題目：

You are given a license key represented as a string S which consists only alphanumeric character and dashes. The string is separated into N+1 groups by N dashes.
Given a number K, we would want to reformat the strings such that each group contains exactly K characters, except for the first group which could be shorter than K

, but still must contain at least one character.

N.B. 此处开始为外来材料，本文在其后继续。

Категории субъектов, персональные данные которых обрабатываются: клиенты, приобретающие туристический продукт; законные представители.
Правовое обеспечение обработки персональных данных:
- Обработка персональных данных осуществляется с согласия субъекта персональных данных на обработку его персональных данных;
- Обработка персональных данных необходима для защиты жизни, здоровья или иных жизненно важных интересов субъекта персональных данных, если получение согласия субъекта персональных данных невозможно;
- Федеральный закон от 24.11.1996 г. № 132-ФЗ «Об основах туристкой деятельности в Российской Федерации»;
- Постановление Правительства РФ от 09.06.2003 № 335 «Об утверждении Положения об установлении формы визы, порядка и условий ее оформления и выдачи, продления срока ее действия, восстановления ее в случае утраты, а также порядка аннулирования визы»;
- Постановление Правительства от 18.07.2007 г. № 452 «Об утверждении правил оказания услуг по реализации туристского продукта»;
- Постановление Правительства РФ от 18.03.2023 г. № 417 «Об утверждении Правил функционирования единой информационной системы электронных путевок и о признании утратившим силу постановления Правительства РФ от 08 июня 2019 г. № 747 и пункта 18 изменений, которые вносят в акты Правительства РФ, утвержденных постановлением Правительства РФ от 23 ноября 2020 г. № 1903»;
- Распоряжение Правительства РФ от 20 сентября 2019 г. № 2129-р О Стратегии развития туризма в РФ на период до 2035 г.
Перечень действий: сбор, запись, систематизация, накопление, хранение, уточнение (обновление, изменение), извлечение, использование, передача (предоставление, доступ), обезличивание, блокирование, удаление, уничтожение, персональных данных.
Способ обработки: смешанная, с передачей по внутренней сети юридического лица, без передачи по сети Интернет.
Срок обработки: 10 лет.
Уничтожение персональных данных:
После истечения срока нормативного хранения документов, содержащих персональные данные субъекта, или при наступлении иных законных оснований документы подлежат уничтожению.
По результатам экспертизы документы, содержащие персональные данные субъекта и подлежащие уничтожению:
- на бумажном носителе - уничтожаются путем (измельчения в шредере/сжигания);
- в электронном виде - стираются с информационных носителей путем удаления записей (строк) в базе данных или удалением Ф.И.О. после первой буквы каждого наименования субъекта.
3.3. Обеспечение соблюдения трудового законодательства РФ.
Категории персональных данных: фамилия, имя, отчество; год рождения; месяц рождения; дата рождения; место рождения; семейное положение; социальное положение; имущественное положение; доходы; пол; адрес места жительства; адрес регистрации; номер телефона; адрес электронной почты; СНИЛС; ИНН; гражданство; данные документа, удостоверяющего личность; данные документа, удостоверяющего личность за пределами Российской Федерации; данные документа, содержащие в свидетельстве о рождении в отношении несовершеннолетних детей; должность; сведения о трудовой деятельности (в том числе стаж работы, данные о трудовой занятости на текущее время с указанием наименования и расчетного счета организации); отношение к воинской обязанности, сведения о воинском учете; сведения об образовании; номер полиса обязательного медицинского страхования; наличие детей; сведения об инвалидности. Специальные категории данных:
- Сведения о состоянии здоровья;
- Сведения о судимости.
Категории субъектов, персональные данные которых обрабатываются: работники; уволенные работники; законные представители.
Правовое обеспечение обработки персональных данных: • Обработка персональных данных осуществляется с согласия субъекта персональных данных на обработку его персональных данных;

Furthermore, there must be a dash inserted between two groups and all lowercase letters should be converted to uppercase.
Given a non-empty string S and a number K, format the string according to the rules described above.
Example 1:

Input: S = "5F3Z-2e-9-w", K = 4
Output: "5F3Z-2E9W"
Explanation: The string S has been split into two parts, each part has 4 characters. 
Note that the two extra dashes are not needed and can be removed.
 

Example 2:

Input: S = "2-5g-3-J", K = 2
Output: "2-5G-3J"
Explanation: The string S has been split into three parts, each part has 2 
characters except the first part as it could be shorter as mentioned above. 

Note:
The length of string S will not exceed 12,000, and K is a positive integer.
String S

consists only of alphanumerical characters (a-z and/or A-Z and/or 0-9) and dashes(-).
String S isnon-empty.

解釋：
重新格式化驗證碼。
python程式碼：

class Solution(object):
    def licenseKeyFormatting(self, S, K):
        """
        :type S: str
        :type K: int
        :rtype: str
        """
        S_upper=S.upper()
        str_S=''.join(S_upper.split('-'))
        if K==1:
            return '-'.join(str_S)
        result=''
        count=0
        i=len(str_S)
        while i>K:
            result=str_S[i-K:i]+result
            result='-'+result
            i-=K
            count+=K
        result=str_S[0:len(str_S)-count]+result
        return result   

c++程式碼：

#include <algorithm>
using namespace std;
class Solution {
public:
    string licenseKeyFormatting(string S, int K) {
        transform(S.begin(),S.end(),S.begin(),::toupper);
        S.erase(remove(S.begin(),S.end(),'-'),S.end());
        int i=S.size();
        string result="";
        int count=0;
        while(i>K)
        {
            result="-"+S.substr(i-K,K)+result;
            i-=K;
            count+=K;  
        }
        result=S.substr(0,S.size()-count)+result;
        return result;        
    }
};

總結：
c++刪除字串中的某個值：
vec.erase( remove(vec.begin(), vec.end(), 'A'), vec.end() )
remove的時候只是通過迭代器的指標向前移動來刪除，將沒有被刪除的元素放在連結串列的前面，並返回一個指向新的超尾值的迭代器。由於remove()函式不是vector成員函式，因此不能調整vector容器的長度。（對vector來說）remove()函式並不是真正的刪除，要想真正刪除元素則可以使用erase()或者resize()函式。erase()函式可以刪除給定區間的元素。它接受兩個迭代器引數，這些引數規定了要刪除的區間。例如：
score.erase(scores.begin(),score.begin()+2);